Williams ist ohnehin längst mehr als eine Tennisspielerin. Ihr Unternehmen Serena Ventures, das Kapital für Gründer zur Verfügung stellt, nimmt sie voll in Anspruch. „Wenn du so eine Firma hast, musst du All-in gehen“, erzählte sie nun in London und machte klar, dass ihr das großen Spaß bringt. Aber: „Das nimmt praktisch all meine freie Zeit in Anspruch. Aber nun bin ich für die kommenden Wochen nicht im Büro. Wenn man mir eine Mail schickt, bekommt man jetzt eine schöne Abwesenheitsnotiz.“

Williams kokettiert gern und so gehört es bei ihr auch dazu, dass sie sich zu den Plänen für ihre Tenniszukunft nicht klar äußert. Wimbledon könnte ihre Abschiedsvorstellung sein, sie könnte aber auch weitermachen. Sie selbst weiß es angeblich derzeit nicht: „Ich kann nur sagen, dass ich jetzt hier bin. Und wer weiß, wo ich als nächstes auftauche.“ Fakt ist: Mit Serena Williams ist Tennis noch ein gutes Stück aufregender, was sie sportlich wirklich drauf hat, bleibt aber bis auf Weiteres abzuwarten.

Ihr Aufschlag zumindest ist immer noch gewaltig und auf Rasen ein wirklicher Paradeschlag. Das war im Training dieser Tage gut zu sehen, sofern sich das aus der Ferne beurteilen ließ. Denn Williams erklärte ihre Einheit auf einem der Courts im Aorangi Park kurzerhand als geheim. Zu viel wollte sie dann doch vorab nicht über ihre Form preisgeben.

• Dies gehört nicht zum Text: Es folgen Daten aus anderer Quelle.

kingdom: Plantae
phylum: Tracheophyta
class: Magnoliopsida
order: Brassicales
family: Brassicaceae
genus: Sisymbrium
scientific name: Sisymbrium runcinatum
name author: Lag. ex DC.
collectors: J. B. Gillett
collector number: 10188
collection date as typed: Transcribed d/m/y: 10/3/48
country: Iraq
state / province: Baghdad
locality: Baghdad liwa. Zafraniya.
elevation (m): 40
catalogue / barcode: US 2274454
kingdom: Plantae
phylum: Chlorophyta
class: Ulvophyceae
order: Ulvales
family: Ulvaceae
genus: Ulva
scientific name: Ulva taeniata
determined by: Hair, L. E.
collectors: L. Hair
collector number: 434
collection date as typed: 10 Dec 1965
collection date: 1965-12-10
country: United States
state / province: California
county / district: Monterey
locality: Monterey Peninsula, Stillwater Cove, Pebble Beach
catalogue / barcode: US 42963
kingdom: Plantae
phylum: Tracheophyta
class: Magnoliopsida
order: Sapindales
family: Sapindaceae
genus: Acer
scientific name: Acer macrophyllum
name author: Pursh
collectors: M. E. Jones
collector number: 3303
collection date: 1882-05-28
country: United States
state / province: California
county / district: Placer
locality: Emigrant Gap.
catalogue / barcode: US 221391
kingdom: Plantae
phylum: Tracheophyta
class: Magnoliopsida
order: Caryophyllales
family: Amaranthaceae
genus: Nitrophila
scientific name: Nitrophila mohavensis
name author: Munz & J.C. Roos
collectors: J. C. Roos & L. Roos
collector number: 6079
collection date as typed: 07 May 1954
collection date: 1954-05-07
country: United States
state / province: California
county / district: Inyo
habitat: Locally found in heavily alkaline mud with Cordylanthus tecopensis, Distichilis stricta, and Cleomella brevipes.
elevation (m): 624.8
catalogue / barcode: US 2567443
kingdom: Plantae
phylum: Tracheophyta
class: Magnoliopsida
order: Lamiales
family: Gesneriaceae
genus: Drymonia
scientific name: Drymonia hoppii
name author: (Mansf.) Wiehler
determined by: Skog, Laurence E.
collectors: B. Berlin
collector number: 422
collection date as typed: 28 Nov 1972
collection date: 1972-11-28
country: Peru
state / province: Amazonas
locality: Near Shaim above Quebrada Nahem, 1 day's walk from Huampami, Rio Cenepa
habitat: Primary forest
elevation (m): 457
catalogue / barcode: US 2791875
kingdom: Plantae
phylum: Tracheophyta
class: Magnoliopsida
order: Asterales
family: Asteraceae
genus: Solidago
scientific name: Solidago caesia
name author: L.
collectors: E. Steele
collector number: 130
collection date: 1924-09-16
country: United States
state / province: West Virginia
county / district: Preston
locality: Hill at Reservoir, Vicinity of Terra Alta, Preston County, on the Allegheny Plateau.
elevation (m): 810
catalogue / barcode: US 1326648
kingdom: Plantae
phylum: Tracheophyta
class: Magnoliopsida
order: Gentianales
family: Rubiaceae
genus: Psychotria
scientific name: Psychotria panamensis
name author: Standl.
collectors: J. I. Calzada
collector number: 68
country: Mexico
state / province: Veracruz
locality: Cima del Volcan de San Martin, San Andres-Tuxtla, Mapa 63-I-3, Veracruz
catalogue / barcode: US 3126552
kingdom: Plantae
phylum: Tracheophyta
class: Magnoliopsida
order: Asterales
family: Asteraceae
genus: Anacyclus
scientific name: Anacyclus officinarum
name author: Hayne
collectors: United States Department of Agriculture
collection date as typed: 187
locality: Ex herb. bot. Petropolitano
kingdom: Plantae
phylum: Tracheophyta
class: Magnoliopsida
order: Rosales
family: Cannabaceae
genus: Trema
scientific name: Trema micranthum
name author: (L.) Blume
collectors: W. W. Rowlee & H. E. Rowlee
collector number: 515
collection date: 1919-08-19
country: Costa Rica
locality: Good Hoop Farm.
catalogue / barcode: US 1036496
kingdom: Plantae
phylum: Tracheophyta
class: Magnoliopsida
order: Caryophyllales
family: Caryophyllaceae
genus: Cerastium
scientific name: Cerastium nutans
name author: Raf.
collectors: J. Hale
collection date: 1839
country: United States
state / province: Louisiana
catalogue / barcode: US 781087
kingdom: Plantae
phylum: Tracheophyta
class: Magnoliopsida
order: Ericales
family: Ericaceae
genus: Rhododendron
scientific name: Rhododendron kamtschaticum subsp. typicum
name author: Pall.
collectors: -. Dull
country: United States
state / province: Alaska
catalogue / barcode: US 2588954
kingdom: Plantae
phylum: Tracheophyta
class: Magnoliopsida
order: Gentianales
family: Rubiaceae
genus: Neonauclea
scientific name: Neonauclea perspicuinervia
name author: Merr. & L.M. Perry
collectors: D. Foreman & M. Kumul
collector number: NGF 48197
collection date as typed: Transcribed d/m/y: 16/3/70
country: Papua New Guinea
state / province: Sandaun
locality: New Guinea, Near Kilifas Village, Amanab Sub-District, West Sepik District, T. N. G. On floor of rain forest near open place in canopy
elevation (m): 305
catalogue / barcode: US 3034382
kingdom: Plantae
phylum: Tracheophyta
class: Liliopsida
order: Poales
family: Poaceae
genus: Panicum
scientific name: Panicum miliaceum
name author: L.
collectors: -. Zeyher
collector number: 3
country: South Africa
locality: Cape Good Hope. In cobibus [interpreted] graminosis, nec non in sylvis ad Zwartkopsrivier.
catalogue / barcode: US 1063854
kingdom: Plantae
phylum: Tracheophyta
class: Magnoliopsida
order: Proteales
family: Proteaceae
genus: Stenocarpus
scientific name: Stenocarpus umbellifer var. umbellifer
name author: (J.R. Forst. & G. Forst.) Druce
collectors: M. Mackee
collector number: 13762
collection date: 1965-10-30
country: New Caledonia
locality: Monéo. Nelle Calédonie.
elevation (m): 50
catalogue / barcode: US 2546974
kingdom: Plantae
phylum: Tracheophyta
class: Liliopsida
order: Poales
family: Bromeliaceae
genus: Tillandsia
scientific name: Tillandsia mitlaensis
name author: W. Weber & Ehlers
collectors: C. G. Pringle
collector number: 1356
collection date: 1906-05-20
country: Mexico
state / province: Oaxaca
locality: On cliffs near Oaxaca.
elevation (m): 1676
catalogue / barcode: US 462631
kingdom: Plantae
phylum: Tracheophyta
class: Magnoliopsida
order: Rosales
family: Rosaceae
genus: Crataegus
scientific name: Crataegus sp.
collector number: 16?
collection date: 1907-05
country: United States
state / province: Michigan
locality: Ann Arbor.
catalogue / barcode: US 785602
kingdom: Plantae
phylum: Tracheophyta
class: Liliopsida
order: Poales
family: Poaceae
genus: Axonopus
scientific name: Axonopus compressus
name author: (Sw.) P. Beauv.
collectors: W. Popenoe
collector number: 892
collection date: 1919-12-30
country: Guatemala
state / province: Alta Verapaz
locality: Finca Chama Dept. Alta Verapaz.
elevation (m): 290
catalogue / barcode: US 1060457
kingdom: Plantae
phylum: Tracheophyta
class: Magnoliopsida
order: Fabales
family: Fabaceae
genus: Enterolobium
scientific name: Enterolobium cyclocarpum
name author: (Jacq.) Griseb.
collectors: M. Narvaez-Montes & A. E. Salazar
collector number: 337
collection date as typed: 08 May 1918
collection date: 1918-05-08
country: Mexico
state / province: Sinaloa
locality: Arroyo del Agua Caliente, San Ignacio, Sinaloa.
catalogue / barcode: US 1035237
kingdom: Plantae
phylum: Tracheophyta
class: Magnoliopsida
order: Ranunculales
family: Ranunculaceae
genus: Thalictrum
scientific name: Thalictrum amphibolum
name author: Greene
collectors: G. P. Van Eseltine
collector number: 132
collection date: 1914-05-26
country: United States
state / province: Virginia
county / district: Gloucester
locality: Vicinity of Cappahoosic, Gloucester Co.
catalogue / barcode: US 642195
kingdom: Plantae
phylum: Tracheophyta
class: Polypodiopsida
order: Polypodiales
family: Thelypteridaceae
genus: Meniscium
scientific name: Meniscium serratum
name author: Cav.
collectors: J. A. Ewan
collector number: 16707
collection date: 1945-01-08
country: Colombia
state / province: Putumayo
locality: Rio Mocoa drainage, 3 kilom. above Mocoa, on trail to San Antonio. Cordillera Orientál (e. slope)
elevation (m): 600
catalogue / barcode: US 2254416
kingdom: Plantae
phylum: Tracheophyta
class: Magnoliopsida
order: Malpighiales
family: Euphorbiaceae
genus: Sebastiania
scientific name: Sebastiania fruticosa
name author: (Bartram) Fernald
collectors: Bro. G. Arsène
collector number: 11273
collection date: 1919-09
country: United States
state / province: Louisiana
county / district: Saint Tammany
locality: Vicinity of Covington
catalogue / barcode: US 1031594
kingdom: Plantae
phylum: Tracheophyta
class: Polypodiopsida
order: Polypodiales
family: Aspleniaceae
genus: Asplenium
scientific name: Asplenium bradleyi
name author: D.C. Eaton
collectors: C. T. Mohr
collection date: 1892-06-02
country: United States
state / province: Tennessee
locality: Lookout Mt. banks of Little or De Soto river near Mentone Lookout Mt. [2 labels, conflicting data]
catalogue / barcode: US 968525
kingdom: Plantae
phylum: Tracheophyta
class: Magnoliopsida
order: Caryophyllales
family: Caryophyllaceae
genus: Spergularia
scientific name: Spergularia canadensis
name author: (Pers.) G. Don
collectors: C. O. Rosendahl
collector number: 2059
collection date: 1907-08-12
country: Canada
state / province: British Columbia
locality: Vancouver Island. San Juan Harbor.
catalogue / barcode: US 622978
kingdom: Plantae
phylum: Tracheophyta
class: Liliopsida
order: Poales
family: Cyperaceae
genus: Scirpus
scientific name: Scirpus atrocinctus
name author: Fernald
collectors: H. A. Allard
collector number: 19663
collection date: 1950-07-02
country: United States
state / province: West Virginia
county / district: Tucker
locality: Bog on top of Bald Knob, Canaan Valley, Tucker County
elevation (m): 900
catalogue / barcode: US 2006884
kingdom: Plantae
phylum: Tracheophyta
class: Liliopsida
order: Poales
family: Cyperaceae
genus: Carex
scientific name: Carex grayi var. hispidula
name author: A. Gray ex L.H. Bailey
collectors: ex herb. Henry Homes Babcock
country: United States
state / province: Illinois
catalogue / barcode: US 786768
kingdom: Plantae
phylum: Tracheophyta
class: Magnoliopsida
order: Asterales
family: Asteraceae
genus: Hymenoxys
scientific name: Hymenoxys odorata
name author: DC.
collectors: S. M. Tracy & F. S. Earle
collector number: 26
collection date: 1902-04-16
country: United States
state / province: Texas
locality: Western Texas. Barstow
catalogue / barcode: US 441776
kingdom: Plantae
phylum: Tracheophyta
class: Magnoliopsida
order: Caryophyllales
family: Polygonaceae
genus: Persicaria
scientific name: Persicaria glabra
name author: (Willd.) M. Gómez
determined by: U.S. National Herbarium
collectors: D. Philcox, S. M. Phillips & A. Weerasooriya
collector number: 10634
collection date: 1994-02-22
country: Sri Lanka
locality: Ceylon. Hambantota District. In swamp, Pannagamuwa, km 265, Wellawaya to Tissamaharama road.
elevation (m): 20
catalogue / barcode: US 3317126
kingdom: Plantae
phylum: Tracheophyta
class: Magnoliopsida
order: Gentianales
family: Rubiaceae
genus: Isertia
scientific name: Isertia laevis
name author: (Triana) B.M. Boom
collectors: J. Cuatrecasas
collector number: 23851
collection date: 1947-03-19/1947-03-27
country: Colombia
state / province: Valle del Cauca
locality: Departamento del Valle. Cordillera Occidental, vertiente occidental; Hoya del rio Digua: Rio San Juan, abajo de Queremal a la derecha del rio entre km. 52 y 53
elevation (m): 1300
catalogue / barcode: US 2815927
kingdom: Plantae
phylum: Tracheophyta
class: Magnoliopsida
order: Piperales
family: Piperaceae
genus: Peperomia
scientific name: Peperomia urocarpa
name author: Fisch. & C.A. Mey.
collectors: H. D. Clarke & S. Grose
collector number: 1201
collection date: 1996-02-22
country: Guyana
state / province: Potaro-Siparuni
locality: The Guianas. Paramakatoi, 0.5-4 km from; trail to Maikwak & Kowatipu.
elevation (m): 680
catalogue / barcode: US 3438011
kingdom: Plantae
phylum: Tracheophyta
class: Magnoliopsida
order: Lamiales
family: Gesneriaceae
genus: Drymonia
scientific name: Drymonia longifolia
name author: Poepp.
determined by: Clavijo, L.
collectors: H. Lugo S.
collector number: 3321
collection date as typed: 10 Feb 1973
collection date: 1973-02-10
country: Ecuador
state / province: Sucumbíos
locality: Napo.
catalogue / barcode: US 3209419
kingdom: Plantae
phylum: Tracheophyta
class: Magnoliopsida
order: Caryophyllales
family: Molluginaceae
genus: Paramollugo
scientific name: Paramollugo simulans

So ließ sich zumindest erahnen, was ohnehin jedem Beobachter klar ist: Die Schnellste ist Serena Williams nicht mehr und lässt eine Gegnerin sie derart laufen, wie das Simona Halep 2019 im Finale gelang, kann die große Attraktion von Wimbledon auch ganz schnell ziemlich alt aussehen.